* **ASSIGNMENT**:
An exact transcription of the entries is required, with none of the pictures carried over.
(DATASET EXTRACT begins)
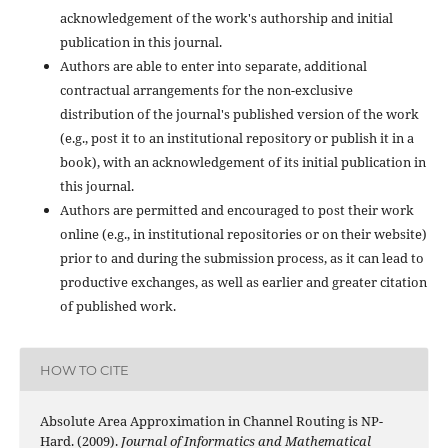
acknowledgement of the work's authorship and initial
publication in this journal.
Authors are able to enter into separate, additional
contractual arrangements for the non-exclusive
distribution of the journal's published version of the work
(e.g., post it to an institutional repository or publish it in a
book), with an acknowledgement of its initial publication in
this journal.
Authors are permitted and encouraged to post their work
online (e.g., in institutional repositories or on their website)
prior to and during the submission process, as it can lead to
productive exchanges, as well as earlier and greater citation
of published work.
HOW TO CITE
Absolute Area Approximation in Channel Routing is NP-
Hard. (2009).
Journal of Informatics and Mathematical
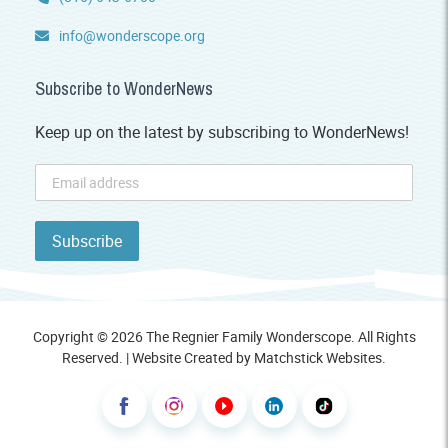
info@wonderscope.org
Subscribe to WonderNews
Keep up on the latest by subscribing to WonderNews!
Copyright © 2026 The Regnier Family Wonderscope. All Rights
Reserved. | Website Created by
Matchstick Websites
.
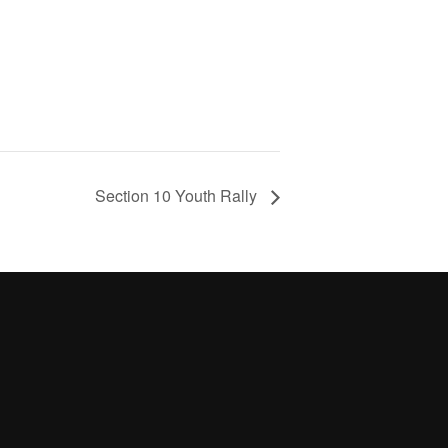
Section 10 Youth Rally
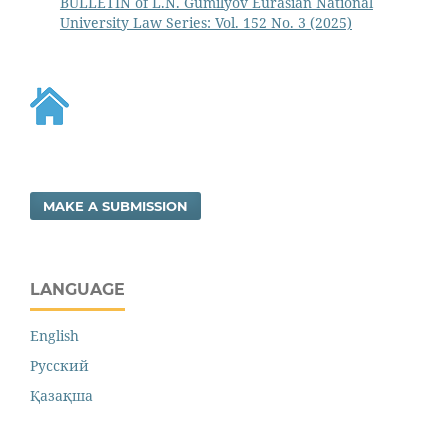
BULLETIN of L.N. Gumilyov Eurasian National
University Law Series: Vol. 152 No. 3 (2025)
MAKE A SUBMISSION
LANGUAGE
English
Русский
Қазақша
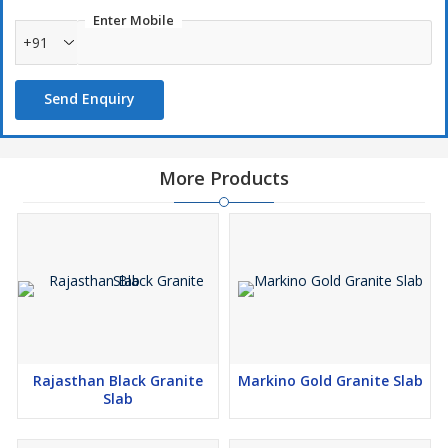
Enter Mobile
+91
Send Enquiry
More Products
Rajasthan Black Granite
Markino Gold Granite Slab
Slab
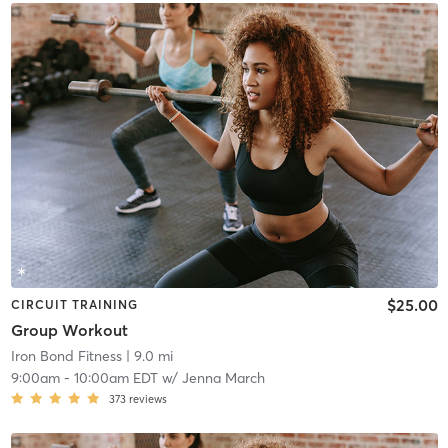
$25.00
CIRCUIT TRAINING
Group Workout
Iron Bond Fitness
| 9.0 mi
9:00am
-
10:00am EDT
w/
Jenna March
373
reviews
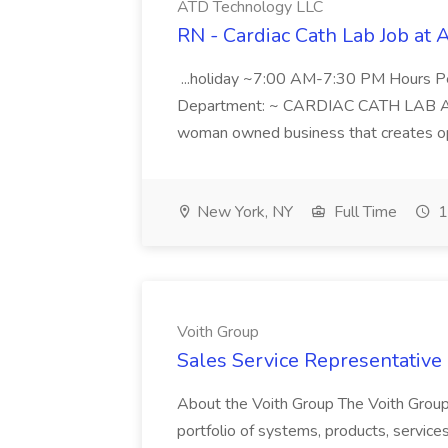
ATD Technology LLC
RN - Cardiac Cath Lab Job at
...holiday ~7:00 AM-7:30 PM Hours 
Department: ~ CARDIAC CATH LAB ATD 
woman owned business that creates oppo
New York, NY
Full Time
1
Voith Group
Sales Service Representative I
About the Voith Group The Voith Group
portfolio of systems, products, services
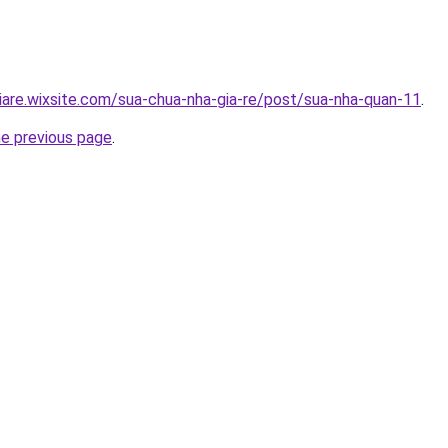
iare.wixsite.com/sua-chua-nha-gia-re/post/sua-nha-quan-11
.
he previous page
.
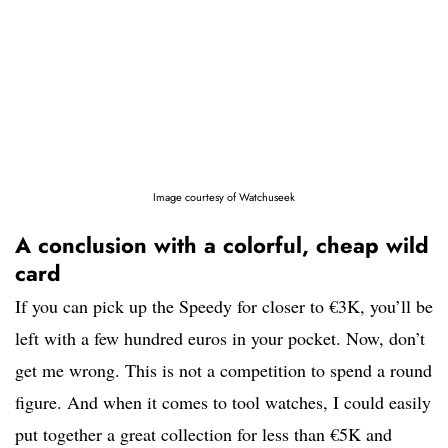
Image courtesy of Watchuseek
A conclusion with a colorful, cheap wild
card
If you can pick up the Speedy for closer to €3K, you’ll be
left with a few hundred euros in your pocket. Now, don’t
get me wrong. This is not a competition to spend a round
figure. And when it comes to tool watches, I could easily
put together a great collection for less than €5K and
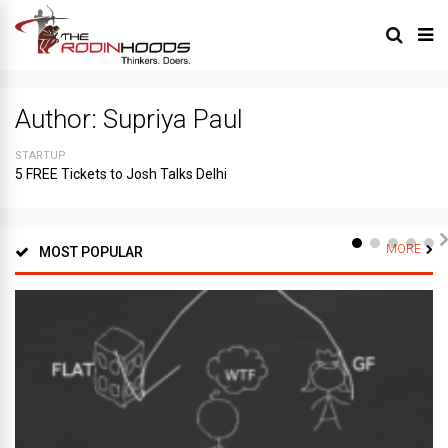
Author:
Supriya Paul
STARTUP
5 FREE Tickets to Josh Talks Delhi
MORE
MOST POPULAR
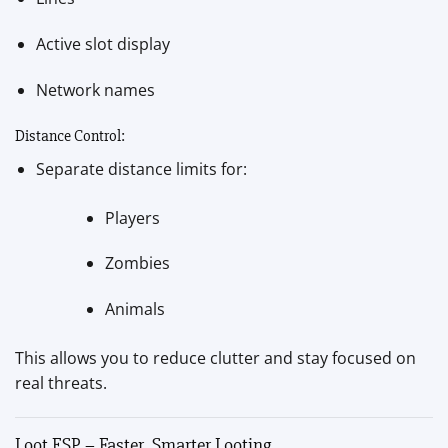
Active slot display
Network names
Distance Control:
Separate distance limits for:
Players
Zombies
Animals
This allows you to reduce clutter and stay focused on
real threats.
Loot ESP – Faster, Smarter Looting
(DATASET EXTRACT ends)
* **SOLUTION FOR THIS TASK**:
acknowledgement of the work's authorship and initial
publication in this journal.
Authors are able to enter into separate, additional
contractual arrangements for the non-exclusive
distribution of the journal's published version of the work
(e.g., post it to an institutional repository or publish it in a
book), with an acknowledgement of its initial publication in
this journal.
Authors are permitted and encouraged to post their work
online (e.g., in institutional repositories or on their website)
prior to and during the submission process, as it can lead to
productive exchanges, as well as earlier and greater citation
of published work.
HOW TO CITE
Absolute Area Approximation in Channel Routing is NP-
Hard. (2009).
Journal of Informatics and Mathematical
info@wonderscope.org
Subscribe to WonderNews
Keep up on the latest by subscribing to WonderNews!
Copyright © 2026 The Regnier Family Wonderscope. All Rights
Reserved. | Website Created by
Matchstick Websites
.
Section 10 Youth Rally
BULLETIN of L.N. Gumilyov Eurasian National
University Law Series: Vol. 152 No. 3 (2025)
MAKE A SUBMISSION
LANGUAGE
English
Русский
Қазақша
Enter Mobile
+91
Send Enquiry
More Products
Rajasthan Black Granite
Markino Gold Granite Slab
Slab
$25.00
CIRCUIT TRAINING
Group Workout
Iron Bond Fitness
| 9.0 mi
9:00am
-
10:00am EDT
w/
Jenna March
373
reviews
ATD Technology LLC
RN - Cardiac Cath Lab Job at
...holiday ~7:00 AM-7:30 PM Hours 
Department: ~ CARDIAC CATH LAB ATD 
woman owned business that creates oppo
New York, NY
Full Time
1
Voith Group
Sales Service Representative I
About the Voith Group The Voith Group
portfolio of systems, products, services
iare.wixsite.com/sua-chua-nha-gia-re/post/sua-nha-quan-11
.
he previous page
.
Image courtesy of Watchuseek
A conclusion with a colorful, cheap wild
card
If you can pick up the Speedy for closer to €3K, you’ll be
left with a few hundred euros in your pocket. Now, don’t
get me wrong. This is not a competition to spend a round
figure. And when it comes to tool watches, I could easily
put together a great collection for less than €5K and
Author:
Supriya Paul
STARTUP
5 FREE Tickets to Josh Talks Delhi
MORE
MOST POPULAR
Active slot display
Network names
Distance Control:
Separate distance limits for:
Players
Zombies
Animals
This allows you to reduce clutter and stay focused on
real threats.
Loot ESP – Faster, Smarter Looting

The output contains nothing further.